DATA FOR ANALYSIS:
------

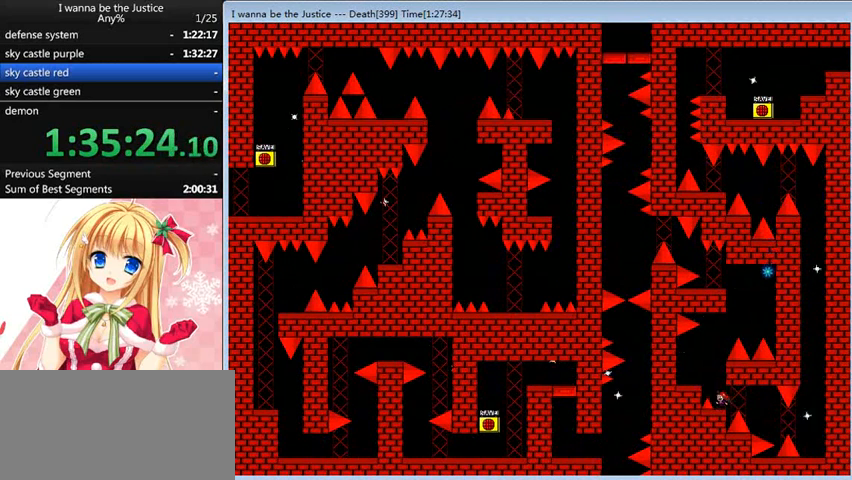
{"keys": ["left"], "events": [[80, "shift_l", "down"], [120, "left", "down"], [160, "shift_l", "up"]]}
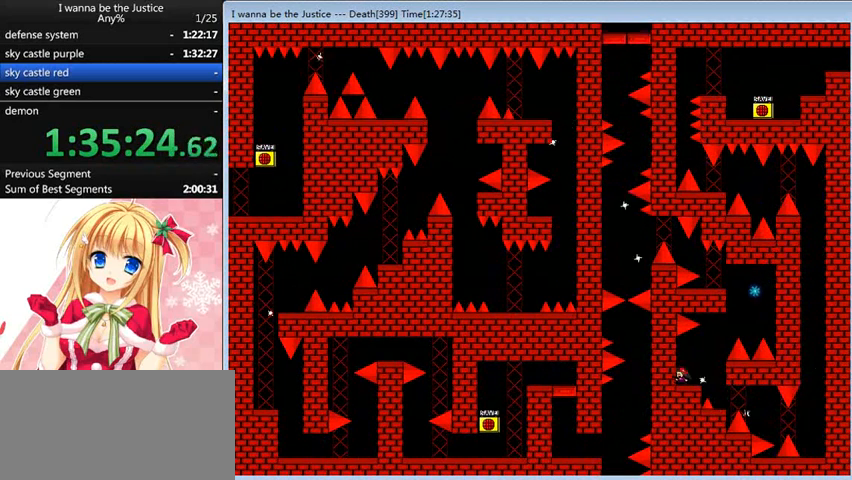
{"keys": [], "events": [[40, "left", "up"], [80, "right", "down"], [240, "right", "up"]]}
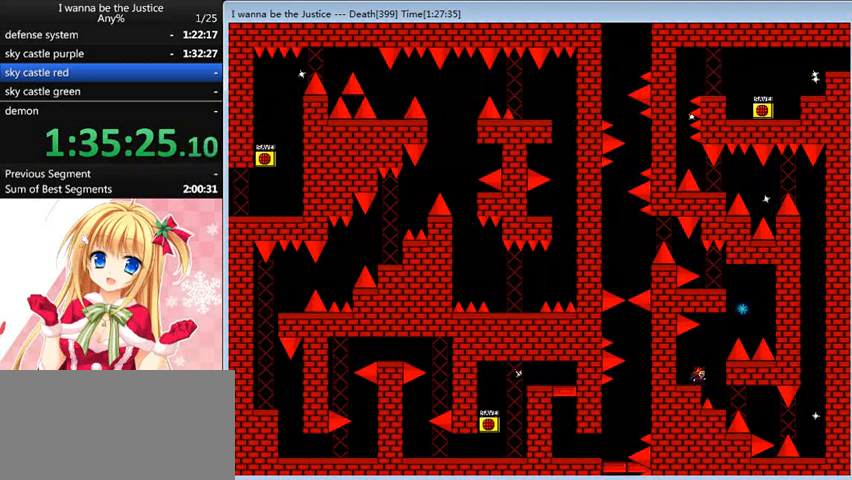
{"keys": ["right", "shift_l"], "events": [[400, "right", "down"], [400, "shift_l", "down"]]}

------

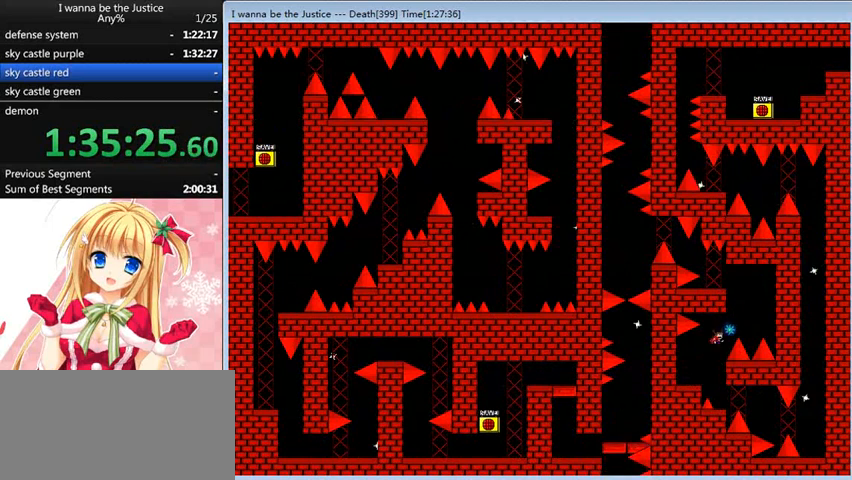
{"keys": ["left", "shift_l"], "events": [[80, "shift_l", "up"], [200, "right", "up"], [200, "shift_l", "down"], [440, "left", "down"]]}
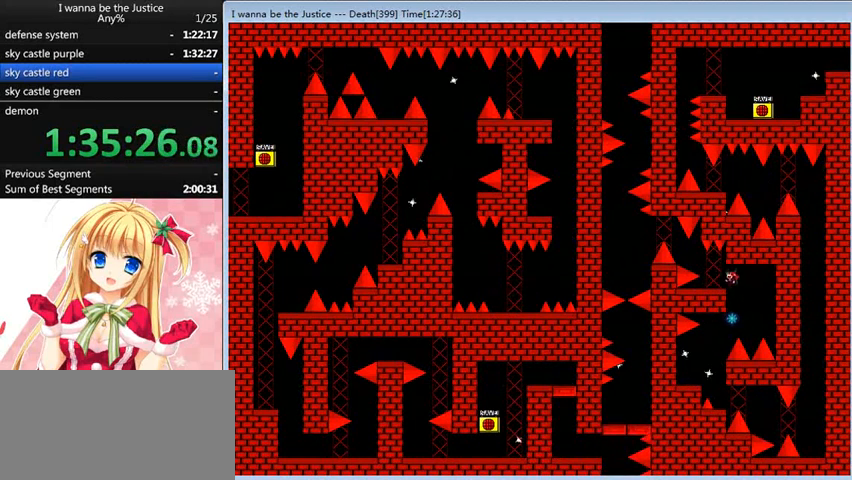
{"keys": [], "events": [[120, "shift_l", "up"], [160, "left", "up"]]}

------

WHAT YOU NEED TO DO:
Find how many lines in the listing contain the word "left" and give that count alone.

EXERCISE OUTPUT:
4